**Your goal**
Transcribe the records in their entirety, exactly as given.

**Material for this task**
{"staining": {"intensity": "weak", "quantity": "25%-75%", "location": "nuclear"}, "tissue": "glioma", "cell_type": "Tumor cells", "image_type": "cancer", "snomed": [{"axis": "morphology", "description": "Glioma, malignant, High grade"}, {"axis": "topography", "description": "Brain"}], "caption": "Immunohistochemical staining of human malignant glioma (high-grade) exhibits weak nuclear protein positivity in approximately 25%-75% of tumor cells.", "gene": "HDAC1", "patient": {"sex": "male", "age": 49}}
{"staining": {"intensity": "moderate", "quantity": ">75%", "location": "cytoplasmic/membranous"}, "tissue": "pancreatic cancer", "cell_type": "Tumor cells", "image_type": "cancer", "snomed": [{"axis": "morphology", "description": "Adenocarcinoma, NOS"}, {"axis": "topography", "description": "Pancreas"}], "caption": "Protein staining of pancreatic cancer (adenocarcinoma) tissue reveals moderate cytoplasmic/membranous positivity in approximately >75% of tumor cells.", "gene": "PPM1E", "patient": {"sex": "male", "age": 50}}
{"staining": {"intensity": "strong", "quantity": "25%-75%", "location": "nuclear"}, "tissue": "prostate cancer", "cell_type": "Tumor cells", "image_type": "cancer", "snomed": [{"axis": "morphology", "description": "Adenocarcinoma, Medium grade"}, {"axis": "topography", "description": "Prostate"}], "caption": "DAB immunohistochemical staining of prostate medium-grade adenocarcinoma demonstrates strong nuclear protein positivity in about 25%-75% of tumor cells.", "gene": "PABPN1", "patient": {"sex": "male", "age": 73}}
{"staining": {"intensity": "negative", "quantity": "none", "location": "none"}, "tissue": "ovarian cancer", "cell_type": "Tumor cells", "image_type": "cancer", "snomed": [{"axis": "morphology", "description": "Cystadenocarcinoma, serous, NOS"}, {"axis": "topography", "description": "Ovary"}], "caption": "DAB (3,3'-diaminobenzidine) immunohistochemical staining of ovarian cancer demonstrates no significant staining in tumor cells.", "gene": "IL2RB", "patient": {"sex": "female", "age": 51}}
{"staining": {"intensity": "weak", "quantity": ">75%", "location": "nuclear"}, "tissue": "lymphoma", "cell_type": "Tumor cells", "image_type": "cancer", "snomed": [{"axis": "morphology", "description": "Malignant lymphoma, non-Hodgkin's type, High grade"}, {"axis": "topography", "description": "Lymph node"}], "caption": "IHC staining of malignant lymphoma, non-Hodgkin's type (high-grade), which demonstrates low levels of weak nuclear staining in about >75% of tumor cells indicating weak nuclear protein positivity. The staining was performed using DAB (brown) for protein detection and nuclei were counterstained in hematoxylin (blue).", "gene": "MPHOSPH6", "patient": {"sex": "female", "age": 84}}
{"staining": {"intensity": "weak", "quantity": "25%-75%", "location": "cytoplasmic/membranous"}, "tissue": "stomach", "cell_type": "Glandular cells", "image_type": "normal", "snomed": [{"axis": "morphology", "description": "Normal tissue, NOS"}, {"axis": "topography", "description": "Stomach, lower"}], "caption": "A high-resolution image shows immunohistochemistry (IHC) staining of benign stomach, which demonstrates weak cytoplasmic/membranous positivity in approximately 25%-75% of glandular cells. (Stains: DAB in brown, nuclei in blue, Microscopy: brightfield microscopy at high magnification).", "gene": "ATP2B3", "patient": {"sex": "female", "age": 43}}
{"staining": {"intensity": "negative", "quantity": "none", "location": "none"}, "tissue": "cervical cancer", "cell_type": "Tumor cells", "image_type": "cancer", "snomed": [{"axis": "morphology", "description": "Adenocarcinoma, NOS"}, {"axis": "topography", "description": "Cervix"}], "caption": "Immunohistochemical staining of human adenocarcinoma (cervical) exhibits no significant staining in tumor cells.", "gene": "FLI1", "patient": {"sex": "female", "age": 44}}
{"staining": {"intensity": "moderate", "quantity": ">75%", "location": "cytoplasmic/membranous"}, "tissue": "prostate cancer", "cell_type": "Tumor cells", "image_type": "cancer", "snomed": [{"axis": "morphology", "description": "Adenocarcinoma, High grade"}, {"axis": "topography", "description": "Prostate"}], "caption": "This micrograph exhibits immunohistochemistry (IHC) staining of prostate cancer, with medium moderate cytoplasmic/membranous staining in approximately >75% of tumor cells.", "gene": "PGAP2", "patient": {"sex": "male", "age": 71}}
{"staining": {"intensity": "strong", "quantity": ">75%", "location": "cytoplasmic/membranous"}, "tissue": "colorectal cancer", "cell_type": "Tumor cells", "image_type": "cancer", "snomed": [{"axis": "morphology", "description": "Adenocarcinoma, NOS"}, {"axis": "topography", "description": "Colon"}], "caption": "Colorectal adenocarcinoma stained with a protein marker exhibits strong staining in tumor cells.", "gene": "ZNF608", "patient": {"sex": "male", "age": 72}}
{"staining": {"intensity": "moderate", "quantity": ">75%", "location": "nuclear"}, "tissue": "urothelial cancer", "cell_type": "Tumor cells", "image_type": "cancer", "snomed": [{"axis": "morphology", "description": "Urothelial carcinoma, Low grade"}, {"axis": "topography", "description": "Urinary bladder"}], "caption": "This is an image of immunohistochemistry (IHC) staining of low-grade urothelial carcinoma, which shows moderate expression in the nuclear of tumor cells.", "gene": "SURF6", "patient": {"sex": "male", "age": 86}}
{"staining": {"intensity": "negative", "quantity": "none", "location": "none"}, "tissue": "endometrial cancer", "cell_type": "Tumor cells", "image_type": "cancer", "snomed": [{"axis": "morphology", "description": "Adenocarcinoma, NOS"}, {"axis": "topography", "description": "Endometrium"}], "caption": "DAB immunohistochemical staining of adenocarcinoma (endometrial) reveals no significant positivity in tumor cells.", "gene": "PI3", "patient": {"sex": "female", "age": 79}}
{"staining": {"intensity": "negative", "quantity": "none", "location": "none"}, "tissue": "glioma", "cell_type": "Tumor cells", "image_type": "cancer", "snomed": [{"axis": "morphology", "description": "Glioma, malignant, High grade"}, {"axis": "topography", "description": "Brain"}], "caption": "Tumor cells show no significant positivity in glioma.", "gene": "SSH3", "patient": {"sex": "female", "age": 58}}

**Response to the exercise**
{"staining": {"intensity": "weak", "quantity": "25%-75%", "location": "nuclear"}, "tissue": "glioma", "cell_type": "Tumor cells", "image_type": "cancer", "snomed": [{"axis": "morphology", "description": "Glioma, malignant, High grade"}, {"axis": "topography", "description": "Brain"}], "caption": "Immunohistochemical staining of human malignant glioma (high-grade) exhibits weak nuclear protein positivity in approximately 25%-75% of tumor cells.", "gene": "HDAC1", "patient": {"sex": "male", "age": 49}}
{"staining": {"intensity": "moderate", "quantity": ">75%", "location": "cytoplasmic/membranous"}, "tissue": "pancreatic cancer", "cell_type": "Tumor cells", "image_type": "cancer", "snomed": [{"axis": "morphology", "description": "Adenocarcinoma, NOS"}, {"axis": "topography", "description": "Pancreas"}], "caption": "Protein staining of pancreatic cancer (adenocarcinoma) tissue reveals moderate cytoplasmic/membranous positivity in approximately >75% of tumor cells.", "gene": "PPM1E", "patient": {"sex": "male", "age": 50}}
{"staining": {"intensity": "strong", "quantity": "25%-75%", "location": "nuclear"}, "tissue": "prostate cancer", "cell_type": "Tumor cells", "image_type": "cancer", "snomed": [{"axis": "morphology", "description": "Adenocarcinoma, Medium grade"}, {"axis": "topography", "description": "Prostate"}], "caption": "DAB immunohistochemical staining of prostate medium-grade adenocarcinoma demonstrates strong nuclear protein positivity in about 25%-75% of tumor cells.", "gene": "PABPN1", "patient": {"sex": "male", "age": 73}}
{"staining": {"intensity": "negative", "quantity": "none", "location": "none"}, "tissue": "ovarian cancer", "cell_type": "Tumor cells", "image_type": "cancer", "snomed": [{"axis": "morphology", "description": "Cystadenocarcinoma, serous, NOS"}, {"axis": "topography", "description": "Ovary"}], "caption": "DAB (3,3'-diaminobenzidine) immunohistochemical staining of ovarian cancer demonstrates no significant staining in tumor cells.", "gene": "IL2RB", "patient": {"sex": "female", "age": 51}}
{"staining": {"intensity": "weak", "quantity": ">75%", "location": "nuclear"}, "tissue": "lymphoma", "cell_type": "Tumor cells", "image_type": "cancer", "snomed": [{"axis": "morphology", "description": "Malignant lymphoma, non-Hodgkin's type, High grade"}, {"axis": "topography", "description": "Lymph node"}], "caption": "IHC staining of malignant lymphoma, non-Hodgkin's type (high-grade), which demonstrates low levels of weak nuclear staining in about >75% of tumor cells indicating weak nuclear protein positivity. The staining was performed using DAB (brown) for protein detection and nuclei were counterstained in hematoxylin (blue).", "gene": "MPHOSPH6", "patient": {"sex": "female", "age": 84}}
{"staining": {"intensity": "weak", "quantity": "25%-75%", "location": "cytoplasmic/membranous"}, "tissue": "stomach", "cell_type": "Glandular cells", "image_type": "normal", "snomed": [{"axis": "morphology", "description": "Normal tissue, NOS"}, {"axis": "topography", "description": "Stomach, lower"}], "caption": "A high-resolution image shows immunohistochemistry (IHC) staining of benign stomach, which demonstrates weak cytoplasmic/membranous positivity in approximately 25%-75% of glandular cells. (Stains: DAB in brown, nuclei in blue, Microscopy: brightfield microscopy at high magnification).", "gene": "ATP2B3", "patient": {"sex": "female", "age": 43}}
{"staining": {"intensity": "negative", "quantity": "none", "location": "none"}, "tissue": "cervical cancer", "cell_type": "Tumor cells", "image_type": "cancer", "snomed": [{"axis": "morphology", "description": "Adenocarcinoma, NOS"}, {"axis": "topography", "description": "Cervix"}], "caption": "Immunohistochemical staining of human adenocarcinoma (cervical) exhibits no significant staining in tumor cells.", "gene": "FLI1", "patient": {"sex": "female", "age": 44}}
{"staining": {"intensity": "moderate", "quantity": ">75%", "location": "cytoplasmic/membranous"}, "tissue": "prostate cancer", "cell_type": "Tumor cells", "image_type": "cancer", "snomed": [{"axis": "morphology", "description": "Adenocarcinoma, High grade"}, {"axis": "topography", "description": "Prostate"}], "caption": "This micrograph exhibits immunohistochemistry (IHC) staining of prostate cancer, with medium moderate cytoplasmic/membranous staining in approximately >75% of tumor cells.", "gene": "PGAP2", "patient": {"sex": "male", "age": 71}}
{"staining": {"intensity": "strong", "quantity": ">75%", "location": "cytoplasmic/membranous"}, "tissue": "colorectal cancer", "cell_type": "Tumor cells", "image_type": "cancer", "snomed": [{"axis": "morphology", "description": "Adenocarcinoma, NOS"}, {"axis": "topography", "description": "Colon"}], "caption": "Colorectal adenocarcinoma stained with a protein marker exhibits strong staining in tumor cells.", "gene": "ZNF608", "patient": {"sex": "male", "age": 72}}
{"staining": {"intensity": "moderate", "quantity": ">75%", "location": "nuclear"}, "tissue": "urothelial cancer", "cell_type": "Tumor cells", "image_type": "cancer", "snomed": [{"axis": "morphology", "description": "Urothelial carcinoma, Low grade"}, {"axis": "topography", "description": "Urinary bladder"}], "caption": "This is an image of immunohistochemistry (IHC) staining of low-grade urothelial carcinoma, which shows moderate expression in the nuclear of tumor cells.", "gene": "SURF6", "patient": {"sex": "male", "age": 86}}
{"staining": {"intensity": "negative", "quantity": "none", "location": "none"}, "tissue": "endometrial cancer", "cell_type": "Tumor cells", "image_type": "cancer", "snomed": [{"axis": "morphology", "description": "Adenocarcinoma, NOS"}, {"axis": "topography", "description": "Endometrium"}], "caption": "DAB immunohistochemical staining of adenocarcinoma (endometrial) reveals no significant positivity in tumor cells.", "gene": "PI3", "patient": {"sex": "female", "age": 79}}
{"staining": {"intensity": "negative", "quantity": "none", "location": "none"}, "tissue": "glioma", "cell_type": "Tumor cells", "image_type": "cancer", "snomed": [{"axis": "morphology", "description": "Glioma, malignant, High grade"}, {"axis": "topography", "description": "Brain"}], "caption": "Tumor cells show no significant positivity in glioma.", "gene": "SSH3", "patient": {"sex": "female", "age": 58}}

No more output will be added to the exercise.